US maintains carrier presence in the South China Sea

The USS Carl Vinson on Thursday and Friday (March 2-3) led a carrier strike group in waters some 400 nautical miles east of China’s Hainan Island and northeast of the Paracels, the island chain occupied by Beijing since it seized control from Vietnam in the 1970s.

Some 30 fighter jets, helicopters and other aircraft took to the sky on Friday while crew raced to service them, check their instruments and fit weapons.

At any given time, between eight and 25 aircraft are in the air, day and night, with 15-20 on standby.

Rear Admiral James Kilby, the strike group commander, said the 2-week long patrol did not violate any territorial claims or borders.

“I would say we have operated consistently in international waters in the South China Sea for the last two weeks,” he said.

USS Carl Vinson has been on patrol since February 19 in the South China Sea.

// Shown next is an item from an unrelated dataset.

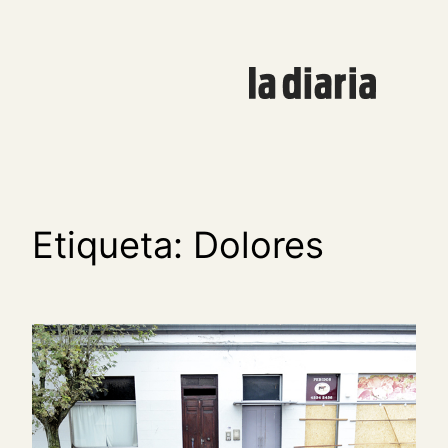
Saltar
al
contenido
Etiqueta:
Dolores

China claims most of the South China Sea through which about $5 trillion in ship-borne trade passes every year. Neighbours Brunei, Malaysia, the Philippines, Taiwan and Vietnam also have claims.

China’s growing military presence in the waters has fuelled concern in the West, with the United States criticizing its militarization of maritime outposts and holding regular air and naval patrols to ensure freedom of navigation.